I do not feel disinclined about Blue Nights, which I have read this morning and which will break your heart.  The jacket copy describes the book as "a work of stunning frankness about losing a daughter."  It is that; in part it is.  But it is also, mostly, as the jacket also promises, Didion's "thoughts, fears, and doubts regarding having children, illness, and growing old."

A cry, on other words, in the almost dark.  A mind doing what a mind does in the aftermath of grief and in the face of the cruelly ticking clock.  Blue Nights is language stripped to its most bare.  It is the seeding and tilling of images grasped, lines said, recurring tropes—not always gently recurring tropes.  It is a mind tracking time.  It is questions: 

"How could I have missed what was so clearly there to be seen?"

"What if I can never again locate the words that work?"

"Who do I want to notify in case of emergency?"

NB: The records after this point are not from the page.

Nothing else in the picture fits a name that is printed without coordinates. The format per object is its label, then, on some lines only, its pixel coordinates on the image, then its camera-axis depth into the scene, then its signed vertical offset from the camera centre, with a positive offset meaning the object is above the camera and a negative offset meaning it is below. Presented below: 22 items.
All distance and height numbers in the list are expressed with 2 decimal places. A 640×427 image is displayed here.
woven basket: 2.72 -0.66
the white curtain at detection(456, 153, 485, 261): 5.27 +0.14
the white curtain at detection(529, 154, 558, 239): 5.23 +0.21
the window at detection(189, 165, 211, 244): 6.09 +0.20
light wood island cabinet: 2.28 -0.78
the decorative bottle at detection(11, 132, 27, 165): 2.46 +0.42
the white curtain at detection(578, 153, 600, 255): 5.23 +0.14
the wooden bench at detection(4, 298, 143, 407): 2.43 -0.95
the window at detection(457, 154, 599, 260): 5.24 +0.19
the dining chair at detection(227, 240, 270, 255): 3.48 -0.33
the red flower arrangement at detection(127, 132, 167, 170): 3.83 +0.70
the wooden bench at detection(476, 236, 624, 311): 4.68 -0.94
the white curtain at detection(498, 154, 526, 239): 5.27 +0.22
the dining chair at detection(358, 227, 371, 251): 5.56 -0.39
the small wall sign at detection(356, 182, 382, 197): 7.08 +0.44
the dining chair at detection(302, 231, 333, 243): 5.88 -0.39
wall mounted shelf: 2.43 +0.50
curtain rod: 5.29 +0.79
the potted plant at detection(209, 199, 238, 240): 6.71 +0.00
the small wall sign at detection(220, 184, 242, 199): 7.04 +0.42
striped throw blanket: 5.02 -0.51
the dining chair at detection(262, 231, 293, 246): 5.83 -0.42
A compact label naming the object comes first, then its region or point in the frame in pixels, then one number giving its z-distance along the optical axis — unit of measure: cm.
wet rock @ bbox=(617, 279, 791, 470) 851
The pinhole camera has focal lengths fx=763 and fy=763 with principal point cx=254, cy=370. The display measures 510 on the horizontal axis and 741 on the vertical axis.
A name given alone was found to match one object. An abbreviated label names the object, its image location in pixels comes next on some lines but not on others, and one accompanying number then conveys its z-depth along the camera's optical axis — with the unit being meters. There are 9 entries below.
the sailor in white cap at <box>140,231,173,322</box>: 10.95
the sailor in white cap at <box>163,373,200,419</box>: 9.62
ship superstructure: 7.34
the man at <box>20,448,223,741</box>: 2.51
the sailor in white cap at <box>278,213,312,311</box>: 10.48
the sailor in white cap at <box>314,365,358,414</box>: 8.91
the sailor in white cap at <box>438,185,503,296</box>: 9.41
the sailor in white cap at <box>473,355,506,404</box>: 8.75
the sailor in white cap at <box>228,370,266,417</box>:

Joan Didion, always physically small and intellectually giant, is, as she writes in this book, seventy-five years old.  She is aware of light and how it brightens, then fades.  She writes of blue—a color and a sound that has long obsessed me, and has obsessed writers like Rebecca Solnit.  She writes of the gloaming, a word I will forever associate with the immensely talented Alice Elliott Dark. 

Here is how she writes:
You pass a window, you walk to Central Park, you find yourself swimming in the color blue: the actual light is blue, and over the course of an hour or so this blue deepens, becomes more intense even as it darkens and fades, approximates the blue of the glass on a clear day at Chartres, or that of the Cerenkov radiation thrown off by the fuel rods in the pools of nuclear reactors.  The French called this time of day "l'heure bleue."  To the English it was "the gloaming."  That very word "gloaming" reverberates, echoes—the gloaming, the glimmer, the glitter, the glisten, the glamour—carrying in its consonants the images of houses shuttering, gardens darkening, grass-lined rivers slipping through the shadows.